Dataset entries
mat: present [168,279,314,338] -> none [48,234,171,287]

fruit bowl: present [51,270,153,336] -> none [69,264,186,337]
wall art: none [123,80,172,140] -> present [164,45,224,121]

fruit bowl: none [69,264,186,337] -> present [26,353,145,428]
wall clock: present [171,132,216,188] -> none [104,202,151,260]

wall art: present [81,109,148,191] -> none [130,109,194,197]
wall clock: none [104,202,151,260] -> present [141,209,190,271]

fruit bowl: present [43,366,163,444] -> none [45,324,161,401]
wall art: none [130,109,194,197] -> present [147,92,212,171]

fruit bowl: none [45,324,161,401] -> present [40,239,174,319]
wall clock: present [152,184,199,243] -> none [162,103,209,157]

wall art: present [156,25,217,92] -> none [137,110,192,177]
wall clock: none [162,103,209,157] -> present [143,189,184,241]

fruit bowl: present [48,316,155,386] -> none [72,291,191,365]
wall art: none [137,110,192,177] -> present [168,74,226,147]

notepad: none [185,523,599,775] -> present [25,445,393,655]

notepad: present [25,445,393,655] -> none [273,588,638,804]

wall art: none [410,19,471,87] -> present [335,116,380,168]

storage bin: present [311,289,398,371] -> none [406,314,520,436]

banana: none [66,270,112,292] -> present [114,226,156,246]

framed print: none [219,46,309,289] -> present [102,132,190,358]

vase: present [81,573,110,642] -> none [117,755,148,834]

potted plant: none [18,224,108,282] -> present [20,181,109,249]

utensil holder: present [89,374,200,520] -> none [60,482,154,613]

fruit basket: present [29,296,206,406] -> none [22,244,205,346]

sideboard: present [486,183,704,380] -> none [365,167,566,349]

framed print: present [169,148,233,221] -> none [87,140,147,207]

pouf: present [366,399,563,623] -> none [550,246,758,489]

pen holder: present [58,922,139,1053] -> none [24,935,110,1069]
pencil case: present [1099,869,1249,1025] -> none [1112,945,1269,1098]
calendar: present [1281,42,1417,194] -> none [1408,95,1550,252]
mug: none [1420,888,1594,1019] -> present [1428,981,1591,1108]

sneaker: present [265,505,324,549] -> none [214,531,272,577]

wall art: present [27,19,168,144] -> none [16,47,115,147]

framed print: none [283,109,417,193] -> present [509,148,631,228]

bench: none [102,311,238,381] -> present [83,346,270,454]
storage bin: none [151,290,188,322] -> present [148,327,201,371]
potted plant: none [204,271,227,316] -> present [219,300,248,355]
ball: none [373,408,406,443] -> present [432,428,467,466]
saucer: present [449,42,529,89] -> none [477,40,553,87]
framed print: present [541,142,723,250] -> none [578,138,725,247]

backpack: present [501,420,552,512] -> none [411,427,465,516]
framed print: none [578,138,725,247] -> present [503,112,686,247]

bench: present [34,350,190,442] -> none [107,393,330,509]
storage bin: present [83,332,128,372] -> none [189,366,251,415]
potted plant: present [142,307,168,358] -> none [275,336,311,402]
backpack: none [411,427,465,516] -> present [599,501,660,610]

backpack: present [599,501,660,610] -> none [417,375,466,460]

> _TASK TO COMPLETE_
For every entry in the records above, write an exact copy.

> _RESULT OF THIS EXERCISE_
mat: present [168,279,314,338] -> none [48,234,171,287]

fruit bowl: present [51,270,153,336] -> none [69,264,186,337]
wall art: none [123,80,172,140] -> present [164,45,224,121]

fruit bowl: none [69,264,186,337] -> present [26,353,145,428]
wall clock: present [171,132,216,188] -> none [104,202,151,260]

wall art: present [81,109,148,191] -> none [130,109,194,197]
wall clock: none [104,202,151,260] -> present [141,209,190,271]

fruit bowl: present [43,366,163,444] -> none [45,324,161,401]
wall art: none [130,109,194,197] -> present [147,92,212,171]

fruit bowl: none [45,324,161,401] -> present [40,239,174,319]
wall clock: present [152,184,199,243] -> none [162,103,209,157]

wall art: present [156,25,217,92] -> none [137,110,192,177]
wall clock: none [162,103,209,157] -> present [143,189,184,241]

fruit bowl: present [48,316,155,386] -> none [72,291,191,365]
wall art: none [137,110,192,177] -> present [168,74,226,147]

notepad: none [185,523,599,775] -> present [25,445,393,655]

notepad: present [25,445,393,655] -> none [273,588,638,804]

wall art: none [410,19,471,87] -> present [335,116,380,168]

storage bin: present [311,289,398,371] -> none [406,314,520,436]

banana: none [66,270,112,292] -> present [114,226,156,246]

framed print: none [219,46,309,289] -> present [102,132,190,358]

vase: present [81,573,110,642] -> none [117,755,148,834]

potted plant: none [18,224,108,282] -> present [20,181,109,249]

utensil holder: present [89,374,200,520] -> none [60,482,154,613]

fruit basket: present [29,296,206,406] -> none [22,244,205,346]

sideboard: present [486,183,704,380] -> none [365,167,566,349]

framed print: present [169,148,233,221] -> none [87,140,147,207]

pouf: present [366,399,563,623] -> none [550,246,758,489]

pen holder: present [58,922,139,1053] -> none [24,935,110,1069]
pencil case: present [1099,869,1249,1025] -> none [1112,945,1269,1098]
calendar: present [1281,42,1417,194] -> none [1408,95,1550,252]
mug: none [1420,888,1594,1019] -> present [1428,981,1591,1108]

sneaker: present [265,505,324,549] -> none [214,531,272,577]

wall art: present [27,19,168,144] -> none [16,47,115,147]

framed print: none [283,109,417,193] -> present [509,148,631,228]

bench: none [102,311,238,381] -> present [83,346,270,454]
storage bin: none [151,290,188,322] -> present [148,327,201,371]
potted plant: none [204,271,227,316] -> present [219,300,248,355]
ball: none [373,408,406,443] -> present [432,428,467,466]
saucer: present [449,42,529,89] -> none [477,40,553,87]
framed print: present [541,142,723,250] -> none [578,138,725,247]

backpack: present [501,420,552,512] -> none [411,427,465,516]
framed print: none [578,138,725,247] -> present [503,112,686,247]

bench: present [34,350,190,442] -> none [107,393,330,509]
storage bin: present [83,332,128,372] -> none [189,366,251,415]
potted plant: present [142,307,168,358] -> none [275,336,311,402]
backpack: none [411,427,465,516] -> present [599,501,660,610]

backpack: present [599,501,660,610] -> none [417,375,466,460]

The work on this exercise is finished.